- Work to complete:
Find the lines holding the string "which" in the data, then copy all of them.

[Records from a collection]

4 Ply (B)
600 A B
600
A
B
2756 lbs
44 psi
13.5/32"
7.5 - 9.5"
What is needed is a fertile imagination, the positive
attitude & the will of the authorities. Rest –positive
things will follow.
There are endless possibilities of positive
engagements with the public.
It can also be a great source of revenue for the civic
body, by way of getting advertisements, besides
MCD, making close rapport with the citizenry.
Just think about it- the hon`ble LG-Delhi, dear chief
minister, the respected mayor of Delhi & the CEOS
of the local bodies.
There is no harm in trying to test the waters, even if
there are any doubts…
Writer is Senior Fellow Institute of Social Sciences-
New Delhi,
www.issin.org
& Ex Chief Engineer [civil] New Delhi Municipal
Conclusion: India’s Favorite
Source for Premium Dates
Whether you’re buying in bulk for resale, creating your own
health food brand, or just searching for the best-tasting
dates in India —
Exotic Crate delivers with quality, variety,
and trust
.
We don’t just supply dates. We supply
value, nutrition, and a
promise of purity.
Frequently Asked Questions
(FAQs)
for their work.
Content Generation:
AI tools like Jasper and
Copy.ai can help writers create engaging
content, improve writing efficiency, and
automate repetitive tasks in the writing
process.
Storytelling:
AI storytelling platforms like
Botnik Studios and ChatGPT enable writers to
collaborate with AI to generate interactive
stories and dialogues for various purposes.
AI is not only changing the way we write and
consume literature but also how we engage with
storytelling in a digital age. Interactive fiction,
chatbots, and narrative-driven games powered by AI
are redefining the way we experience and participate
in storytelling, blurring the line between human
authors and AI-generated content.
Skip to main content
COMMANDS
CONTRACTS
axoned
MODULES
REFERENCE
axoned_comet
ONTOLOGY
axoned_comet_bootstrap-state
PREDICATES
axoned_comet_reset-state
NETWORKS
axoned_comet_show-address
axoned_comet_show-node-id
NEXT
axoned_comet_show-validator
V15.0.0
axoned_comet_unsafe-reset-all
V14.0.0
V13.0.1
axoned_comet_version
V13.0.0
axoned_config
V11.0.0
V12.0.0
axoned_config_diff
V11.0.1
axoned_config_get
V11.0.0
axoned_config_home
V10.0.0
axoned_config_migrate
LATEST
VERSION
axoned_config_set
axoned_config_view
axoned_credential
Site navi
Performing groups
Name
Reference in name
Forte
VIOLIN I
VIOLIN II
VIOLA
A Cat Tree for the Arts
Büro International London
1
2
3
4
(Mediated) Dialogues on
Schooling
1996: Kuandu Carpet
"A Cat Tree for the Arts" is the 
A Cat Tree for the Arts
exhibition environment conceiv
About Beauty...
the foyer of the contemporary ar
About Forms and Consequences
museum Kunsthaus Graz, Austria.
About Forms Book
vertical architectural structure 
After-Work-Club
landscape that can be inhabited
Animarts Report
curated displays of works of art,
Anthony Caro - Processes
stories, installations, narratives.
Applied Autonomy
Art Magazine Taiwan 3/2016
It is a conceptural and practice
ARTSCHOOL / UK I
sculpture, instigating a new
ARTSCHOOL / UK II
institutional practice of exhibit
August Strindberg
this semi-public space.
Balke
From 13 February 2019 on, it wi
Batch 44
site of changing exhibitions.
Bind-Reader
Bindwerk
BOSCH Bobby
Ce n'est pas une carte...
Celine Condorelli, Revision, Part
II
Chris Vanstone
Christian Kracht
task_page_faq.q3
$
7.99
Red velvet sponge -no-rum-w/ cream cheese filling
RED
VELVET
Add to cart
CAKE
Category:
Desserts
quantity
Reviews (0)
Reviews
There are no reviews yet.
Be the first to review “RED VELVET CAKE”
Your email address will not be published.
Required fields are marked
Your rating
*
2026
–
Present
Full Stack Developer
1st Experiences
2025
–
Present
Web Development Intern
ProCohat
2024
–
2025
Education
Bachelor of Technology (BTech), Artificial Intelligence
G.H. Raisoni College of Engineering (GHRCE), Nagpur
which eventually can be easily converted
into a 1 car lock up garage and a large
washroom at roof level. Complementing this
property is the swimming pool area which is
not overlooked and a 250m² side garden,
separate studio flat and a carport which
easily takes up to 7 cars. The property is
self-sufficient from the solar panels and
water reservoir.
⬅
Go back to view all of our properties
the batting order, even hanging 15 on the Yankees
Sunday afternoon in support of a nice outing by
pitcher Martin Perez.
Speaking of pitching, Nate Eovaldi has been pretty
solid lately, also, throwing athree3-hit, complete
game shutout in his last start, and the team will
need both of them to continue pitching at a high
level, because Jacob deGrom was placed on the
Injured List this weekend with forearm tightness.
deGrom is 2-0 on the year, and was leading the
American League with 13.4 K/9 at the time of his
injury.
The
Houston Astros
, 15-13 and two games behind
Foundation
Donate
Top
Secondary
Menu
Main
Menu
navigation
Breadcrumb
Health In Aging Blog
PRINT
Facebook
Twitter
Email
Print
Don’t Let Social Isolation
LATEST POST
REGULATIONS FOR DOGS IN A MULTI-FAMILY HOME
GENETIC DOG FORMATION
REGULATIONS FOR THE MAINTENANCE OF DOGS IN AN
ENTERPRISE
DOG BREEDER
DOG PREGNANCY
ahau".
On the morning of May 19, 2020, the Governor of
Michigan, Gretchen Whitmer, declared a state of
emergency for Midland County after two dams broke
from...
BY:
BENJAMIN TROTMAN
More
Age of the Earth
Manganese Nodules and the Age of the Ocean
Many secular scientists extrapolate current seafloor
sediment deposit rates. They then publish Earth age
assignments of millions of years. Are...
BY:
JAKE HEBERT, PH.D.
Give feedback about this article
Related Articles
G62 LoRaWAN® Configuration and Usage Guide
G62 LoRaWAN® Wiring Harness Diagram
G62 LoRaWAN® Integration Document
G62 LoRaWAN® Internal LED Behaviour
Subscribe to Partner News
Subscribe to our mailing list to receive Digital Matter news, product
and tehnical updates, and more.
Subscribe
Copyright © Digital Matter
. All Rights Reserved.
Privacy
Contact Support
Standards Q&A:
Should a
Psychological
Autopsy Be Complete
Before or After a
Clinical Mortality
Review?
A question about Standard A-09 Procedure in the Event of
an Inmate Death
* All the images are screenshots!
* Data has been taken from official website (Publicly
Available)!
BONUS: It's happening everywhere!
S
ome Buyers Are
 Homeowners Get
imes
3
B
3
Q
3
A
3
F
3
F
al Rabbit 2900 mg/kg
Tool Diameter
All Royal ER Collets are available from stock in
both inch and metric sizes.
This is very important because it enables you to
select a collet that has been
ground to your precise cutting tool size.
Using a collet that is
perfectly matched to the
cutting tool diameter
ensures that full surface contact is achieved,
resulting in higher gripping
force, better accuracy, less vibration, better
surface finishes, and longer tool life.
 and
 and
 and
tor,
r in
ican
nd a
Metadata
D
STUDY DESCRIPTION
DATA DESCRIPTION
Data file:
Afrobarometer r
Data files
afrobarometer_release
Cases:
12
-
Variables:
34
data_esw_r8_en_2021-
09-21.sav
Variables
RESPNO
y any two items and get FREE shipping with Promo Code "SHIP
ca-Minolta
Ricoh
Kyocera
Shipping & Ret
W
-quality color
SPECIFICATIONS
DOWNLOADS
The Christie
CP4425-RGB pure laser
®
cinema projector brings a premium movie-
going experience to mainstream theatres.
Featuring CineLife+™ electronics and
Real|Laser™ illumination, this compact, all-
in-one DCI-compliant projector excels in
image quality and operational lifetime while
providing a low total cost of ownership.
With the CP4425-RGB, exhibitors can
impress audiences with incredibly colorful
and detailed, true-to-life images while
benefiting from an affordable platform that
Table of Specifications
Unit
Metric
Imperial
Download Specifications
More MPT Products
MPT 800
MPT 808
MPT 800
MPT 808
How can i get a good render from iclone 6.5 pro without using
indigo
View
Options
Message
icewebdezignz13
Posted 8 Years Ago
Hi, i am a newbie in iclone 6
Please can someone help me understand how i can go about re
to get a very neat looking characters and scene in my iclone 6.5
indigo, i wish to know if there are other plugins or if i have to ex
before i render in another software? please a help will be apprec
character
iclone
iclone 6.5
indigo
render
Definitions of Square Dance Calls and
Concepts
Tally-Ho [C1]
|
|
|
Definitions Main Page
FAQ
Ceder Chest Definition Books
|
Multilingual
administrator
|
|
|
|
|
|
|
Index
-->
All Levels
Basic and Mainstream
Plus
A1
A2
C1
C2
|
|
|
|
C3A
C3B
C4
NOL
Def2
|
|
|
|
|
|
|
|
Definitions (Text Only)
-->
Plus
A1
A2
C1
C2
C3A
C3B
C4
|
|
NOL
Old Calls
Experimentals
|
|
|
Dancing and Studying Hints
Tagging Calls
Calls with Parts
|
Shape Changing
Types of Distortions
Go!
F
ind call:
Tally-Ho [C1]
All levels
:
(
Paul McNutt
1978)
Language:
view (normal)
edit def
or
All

- Answer section:
which eventually can be easily converted
property is the swimming pool area which is
separate studio flat and a carport which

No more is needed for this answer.